Energy Secretary Spencer Abraham, who has said the government had no alternative to the Yucca Mountain project, said Thursday's action demonstrated bipartisan support for the resolution, which passed 41-6.

"We know there's going to be opposition, but the actions by the committee demonstrate the broad bipartisan support for this issue," he said at a news conference.

Guinn and other opponents have essentially conceded defeat in the Republican-led House, but are focusing their efforts in the Democratic-led Senate. Democratic leaders there, headed by Majority Whip Harry Reid of Nevada, are waging a battle against it with the help of Sen.
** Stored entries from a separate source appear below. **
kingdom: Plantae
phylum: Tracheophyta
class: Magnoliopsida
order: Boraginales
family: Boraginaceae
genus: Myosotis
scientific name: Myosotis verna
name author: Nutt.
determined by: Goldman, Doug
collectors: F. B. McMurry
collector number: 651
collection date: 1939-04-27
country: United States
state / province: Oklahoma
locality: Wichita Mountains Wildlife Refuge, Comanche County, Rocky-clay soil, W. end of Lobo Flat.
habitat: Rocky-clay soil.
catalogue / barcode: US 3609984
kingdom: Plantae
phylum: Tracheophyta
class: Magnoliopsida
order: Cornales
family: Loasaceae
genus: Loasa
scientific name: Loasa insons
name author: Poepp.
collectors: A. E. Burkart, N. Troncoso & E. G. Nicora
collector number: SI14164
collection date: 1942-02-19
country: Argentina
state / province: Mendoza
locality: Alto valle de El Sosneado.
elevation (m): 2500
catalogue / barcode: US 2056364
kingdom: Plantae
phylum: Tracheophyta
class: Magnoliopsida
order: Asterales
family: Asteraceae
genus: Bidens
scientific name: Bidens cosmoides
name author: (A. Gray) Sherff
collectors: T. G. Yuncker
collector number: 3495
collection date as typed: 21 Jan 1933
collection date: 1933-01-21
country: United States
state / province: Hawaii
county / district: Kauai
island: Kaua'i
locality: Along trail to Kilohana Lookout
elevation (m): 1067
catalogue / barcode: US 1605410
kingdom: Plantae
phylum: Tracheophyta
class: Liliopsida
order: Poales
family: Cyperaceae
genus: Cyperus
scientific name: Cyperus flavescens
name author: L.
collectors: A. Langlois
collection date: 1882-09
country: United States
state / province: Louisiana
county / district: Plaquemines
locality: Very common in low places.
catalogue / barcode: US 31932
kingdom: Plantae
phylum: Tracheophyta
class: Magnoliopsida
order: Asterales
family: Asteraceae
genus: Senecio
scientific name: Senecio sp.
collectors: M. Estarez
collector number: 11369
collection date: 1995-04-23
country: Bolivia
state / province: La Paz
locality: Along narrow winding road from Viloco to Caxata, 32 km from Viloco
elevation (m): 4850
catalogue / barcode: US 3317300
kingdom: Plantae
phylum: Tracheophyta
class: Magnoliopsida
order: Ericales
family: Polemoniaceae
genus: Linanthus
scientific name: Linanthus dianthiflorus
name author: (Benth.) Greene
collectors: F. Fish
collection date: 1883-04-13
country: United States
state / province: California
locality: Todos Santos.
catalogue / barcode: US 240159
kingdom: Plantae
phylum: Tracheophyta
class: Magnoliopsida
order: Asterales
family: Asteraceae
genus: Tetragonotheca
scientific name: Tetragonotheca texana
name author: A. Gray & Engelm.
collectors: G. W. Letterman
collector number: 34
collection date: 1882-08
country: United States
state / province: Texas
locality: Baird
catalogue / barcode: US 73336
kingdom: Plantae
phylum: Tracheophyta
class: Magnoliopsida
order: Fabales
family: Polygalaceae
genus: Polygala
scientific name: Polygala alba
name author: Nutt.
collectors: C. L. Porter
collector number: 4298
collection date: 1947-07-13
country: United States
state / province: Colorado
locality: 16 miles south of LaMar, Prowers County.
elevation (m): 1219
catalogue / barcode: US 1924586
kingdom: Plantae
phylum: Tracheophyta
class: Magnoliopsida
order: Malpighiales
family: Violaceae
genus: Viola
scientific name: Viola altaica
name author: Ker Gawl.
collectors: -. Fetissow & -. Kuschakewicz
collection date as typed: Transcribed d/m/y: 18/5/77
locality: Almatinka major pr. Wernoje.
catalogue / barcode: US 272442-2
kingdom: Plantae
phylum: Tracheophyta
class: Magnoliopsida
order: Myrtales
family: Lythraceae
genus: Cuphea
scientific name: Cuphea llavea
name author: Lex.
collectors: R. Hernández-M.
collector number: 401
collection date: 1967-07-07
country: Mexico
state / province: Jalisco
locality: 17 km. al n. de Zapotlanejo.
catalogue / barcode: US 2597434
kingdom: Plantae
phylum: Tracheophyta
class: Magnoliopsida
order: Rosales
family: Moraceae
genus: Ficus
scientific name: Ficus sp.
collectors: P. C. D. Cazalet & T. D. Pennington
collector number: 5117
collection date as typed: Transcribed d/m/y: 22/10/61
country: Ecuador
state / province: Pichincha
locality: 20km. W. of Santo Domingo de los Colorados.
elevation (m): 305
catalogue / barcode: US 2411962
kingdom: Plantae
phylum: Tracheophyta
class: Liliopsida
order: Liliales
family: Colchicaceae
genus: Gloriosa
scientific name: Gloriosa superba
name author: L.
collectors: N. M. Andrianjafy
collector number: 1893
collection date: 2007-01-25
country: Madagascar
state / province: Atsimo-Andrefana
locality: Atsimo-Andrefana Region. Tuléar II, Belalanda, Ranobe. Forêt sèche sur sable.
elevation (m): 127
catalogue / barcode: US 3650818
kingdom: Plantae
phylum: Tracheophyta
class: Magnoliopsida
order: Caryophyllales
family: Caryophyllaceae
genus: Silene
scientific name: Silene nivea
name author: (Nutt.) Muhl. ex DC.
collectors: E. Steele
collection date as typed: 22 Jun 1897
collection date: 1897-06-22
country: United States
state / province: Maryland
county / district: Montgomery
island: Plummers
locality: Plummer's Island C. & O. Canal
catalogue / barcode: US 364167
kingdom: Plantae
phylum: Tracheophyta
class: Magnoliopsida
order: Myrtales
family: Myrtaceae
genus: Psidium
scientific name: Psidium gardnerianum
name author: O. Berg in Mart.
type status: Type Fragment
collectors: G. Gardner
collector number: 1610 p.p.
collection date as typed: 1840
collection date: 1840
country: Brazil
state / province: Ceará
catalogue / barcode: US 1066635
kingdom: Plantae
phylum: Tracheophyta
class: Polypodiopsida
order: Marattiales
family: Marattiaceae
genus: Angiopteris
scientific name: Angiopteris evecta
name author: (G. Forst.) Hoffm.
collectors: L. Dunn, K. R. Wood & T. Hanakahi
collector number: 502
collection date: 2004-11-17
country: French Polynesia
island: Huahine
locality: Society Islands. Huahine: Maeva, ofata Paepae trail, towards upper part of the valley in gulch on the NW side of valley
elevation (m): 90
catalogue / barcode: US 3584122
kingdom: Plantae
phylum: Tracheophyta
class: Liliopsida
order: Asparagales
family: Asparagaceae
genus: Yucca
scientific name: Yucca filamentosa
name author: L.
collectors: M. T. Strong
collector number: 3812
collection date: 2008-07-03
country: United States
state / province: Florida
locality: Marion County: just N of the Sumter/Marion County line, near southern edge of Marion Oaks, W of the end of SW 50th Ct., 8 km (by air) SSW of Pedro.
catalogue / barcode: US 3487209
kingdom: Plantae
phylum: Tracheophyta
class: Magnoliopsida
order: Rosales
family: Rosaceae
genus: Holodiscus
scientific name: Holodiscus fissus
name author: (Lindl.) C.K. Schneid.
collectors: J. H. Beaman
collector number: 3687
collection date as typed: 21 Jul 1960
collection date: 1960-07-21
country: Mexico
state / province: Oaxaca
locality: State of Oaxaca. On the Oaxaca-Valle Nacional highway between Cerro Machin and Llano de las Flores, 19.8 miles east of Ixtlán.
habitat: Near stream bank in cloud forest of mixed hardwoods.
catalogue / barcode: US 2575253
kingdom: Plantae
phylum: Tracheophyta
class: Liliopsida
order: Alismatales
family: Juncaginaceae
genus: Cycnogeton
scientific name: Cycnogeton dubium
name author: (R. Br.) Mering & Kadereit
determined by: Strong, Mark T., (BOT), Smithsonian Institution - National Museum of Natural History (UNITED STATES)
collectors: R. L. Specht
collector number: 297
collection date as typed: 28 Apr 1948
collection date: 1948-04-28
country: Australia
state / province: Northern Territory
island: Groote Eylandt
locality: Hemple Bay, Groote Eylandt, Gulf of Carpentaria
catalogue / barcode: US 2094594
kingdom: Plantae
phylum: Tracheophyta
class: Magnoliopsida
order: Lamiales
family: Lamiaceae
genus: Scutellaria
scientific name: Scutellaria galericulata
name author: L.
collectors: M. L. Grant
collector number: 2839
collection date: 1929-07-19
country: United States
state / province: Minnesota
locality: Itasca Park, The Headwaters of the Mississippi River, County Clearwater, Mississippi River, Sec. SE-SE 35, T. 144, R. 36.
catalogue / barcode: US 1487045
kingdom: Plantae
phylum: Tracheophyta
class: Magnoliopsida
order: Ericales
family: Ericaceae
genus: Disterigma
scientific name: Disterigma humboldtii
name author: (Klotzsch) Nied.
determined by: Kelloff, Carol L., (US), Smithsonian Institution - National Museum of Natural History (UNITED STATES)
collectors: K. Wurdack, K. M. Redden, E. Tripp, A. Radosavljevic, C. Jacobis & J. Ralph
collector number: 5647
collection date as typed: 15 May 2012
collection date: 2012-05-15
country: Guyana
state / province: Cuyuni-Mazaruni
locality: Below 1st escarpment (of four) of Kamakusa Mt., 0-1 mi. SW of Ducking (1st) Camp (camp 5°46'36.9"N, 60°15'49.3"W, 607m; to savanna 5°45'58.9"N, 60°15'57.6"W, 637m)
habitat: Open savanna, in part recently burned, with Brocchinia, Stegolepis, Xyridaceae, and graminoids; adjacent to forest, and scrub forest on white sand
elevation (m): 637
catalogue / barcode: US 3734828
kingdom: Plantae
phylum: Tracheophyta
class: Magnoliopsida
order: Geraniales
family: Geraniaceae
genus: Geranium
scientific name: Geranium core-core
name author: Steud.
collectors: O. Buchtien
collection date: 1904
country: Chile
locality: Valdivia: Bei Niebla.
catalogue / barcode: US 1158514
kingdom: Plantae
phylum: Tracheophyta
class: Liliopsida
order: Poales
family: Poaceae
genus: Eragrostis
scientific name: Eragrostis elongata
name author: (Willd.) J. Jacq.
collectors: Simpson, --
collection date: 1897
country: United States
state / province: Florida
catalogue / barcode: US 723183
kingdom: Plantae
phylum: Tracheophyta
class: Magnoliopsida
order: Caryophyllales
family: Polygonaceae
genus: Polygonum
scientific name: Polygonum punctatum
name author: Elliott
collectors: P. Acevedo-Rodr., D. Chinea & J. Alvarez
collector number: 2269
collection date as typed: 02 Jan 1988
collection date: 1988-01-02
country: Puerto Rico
John Ensign, a Nevada Republican.

Yet they acknowledge it will be an uphill battle to prevent a Senate override, and the state Nevada has already filed a lawsuit to challenge the administration's plans in court.

Under 1982 federal law on nuclear waste disposal, a governor may veto a president's plans to put a depository in his or her state. But the veto can be overridden if both the House and Senate agree to do so.

There is no date for a Senate vote. But under the federal law, if it fails to act within 90 working days after Guinn filed his veto with Congress on April 9, the veto stands.

If the veto is overridden, the project would next go to the Nuclear Regulatory Commission for licensing.

The U.S. Energy Department hopes to open the repository in 2010 and bury 70,000 tons of nuclear waste in it over 24 years.

Several states with nuclear power plants, as well as the U.S. Chamber of Commerce and other business groups, support the Yucca Mountain designation. Together they have hired an army of lobbyists to make their case on Capitol Hill.

Nevada and its backers also have their own lobbyists, and have started to air television ads in effort to mount public opposition.

The group contends it would be unsafe to store nuclear waste at Yucca Mountain as well as to transport the material by truck and rail to the underground site through as many as 44 states.

A Nevada lawmaker who testified at a Congressional hearing on transporting nuclear waste yesterday said that the energy department had not fully studied at least 41 percent of the sites whose waste would be transported to Yucca Mountain.